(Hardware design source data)
· · ·

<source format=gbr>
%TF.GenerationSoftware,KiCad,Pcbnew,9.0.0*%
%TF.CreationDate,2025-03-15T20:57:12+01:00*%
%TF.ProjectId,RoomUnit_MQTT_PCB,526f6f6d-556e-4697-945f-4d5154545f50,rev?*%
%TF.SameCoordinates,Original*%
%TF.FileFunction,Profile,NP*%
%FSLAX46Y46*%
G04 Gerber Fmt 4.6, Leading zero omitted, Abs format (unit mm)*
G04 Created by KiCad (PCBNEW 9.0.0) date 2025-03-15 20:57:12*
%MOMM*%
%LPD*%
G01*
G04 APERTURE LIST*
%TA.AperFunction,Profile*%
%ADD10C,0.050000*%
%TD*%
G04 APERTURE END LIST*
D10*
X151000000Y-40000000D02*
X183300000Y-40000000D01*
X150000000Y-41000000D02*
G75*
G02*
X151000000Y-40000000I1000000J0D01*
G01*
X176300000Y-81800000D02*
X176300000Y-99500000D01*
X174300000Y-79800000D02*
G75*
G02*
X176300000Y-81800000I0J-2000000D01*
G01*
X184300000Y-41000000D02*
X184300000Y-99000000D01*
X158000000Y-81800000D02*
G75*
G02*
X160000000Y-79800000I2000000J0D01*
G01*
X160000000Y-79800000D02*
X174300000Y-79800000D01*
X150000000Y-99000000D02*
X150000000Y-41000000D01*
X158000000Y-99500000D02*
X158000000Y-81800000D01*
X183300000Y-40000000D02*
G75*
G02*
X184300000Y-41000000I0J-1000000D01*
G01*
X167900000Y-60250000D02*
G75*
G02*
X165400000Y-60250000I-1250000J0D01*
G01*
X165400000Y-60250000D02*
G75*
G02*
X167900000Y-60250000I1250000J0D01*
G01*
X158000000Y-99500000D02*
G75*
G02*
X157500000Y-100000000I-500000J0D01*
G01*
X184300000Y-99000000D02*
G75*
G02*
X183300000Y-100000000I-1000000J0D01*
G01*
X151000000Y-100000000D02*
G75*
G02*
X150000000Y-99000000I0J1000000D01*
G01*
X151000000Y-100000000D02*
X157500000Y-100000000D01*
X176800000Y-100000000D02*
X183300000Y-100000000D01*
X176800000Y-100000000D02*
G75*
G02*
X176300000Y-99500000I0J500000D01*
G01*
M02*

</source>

· · ·

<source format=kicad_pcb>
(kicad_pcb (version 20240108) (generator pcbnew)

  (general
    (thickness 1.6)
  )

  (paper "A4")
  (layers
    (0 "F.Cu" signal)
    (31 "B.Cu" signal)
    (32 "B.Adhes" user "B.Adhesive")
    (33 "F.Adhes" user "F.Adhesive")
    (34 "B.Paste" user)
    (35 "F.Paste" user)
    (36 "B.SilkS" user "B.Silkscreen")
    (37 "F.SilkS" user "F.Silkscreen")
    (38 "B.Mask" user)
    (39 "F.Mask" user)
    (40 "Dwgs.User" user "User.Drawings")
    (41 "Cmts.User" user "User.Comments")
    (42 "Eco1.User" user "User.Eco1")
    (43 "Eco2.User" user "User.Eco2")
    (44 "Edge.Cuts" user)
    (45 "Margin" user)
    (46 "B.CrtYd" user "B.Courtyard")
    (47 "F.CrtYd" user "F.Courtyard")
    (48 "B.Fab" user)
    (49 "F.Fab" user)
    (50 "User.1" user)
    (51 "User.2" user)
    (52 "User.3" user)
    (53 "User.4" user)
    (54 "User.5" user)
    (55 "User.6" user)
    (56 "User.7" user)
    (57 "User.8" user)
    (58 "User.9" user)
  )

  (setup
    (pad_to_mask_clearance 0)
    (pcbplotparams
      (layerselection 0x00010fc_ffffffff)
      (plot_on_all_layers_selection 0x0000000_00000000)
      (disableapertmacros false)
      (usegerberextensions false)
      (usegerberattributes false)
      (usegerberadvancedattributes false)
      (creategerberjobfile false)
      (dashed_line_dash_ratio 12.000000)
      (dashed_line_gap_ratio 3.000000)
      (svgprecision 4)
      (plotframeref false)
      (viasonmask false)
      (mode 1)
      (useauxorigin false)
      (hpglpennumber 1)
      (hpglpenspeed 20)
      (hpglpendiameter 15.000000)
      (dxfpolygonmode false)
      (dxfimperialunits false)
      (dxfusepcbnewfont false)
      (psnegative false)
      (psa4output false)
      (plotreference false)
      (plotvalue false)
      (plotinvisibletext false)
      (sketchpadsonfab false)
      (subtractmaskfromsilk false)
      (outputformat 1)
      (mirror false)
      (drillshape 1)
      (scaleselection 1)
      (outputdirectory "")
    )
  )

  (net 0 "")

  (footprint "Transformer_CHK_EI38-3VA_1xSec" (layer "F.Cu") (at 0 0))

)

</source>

· · ·

### EXERCISE REQUIREMENTS
Which lines of the records above contain the word "Adhesive"? Show each of them.

### OUTPUT FOR THIS EXERCISE
    (32 "B.Adhes" user "B.Adhesive")
    (33 "F.Adhes" user "F.Adhesive")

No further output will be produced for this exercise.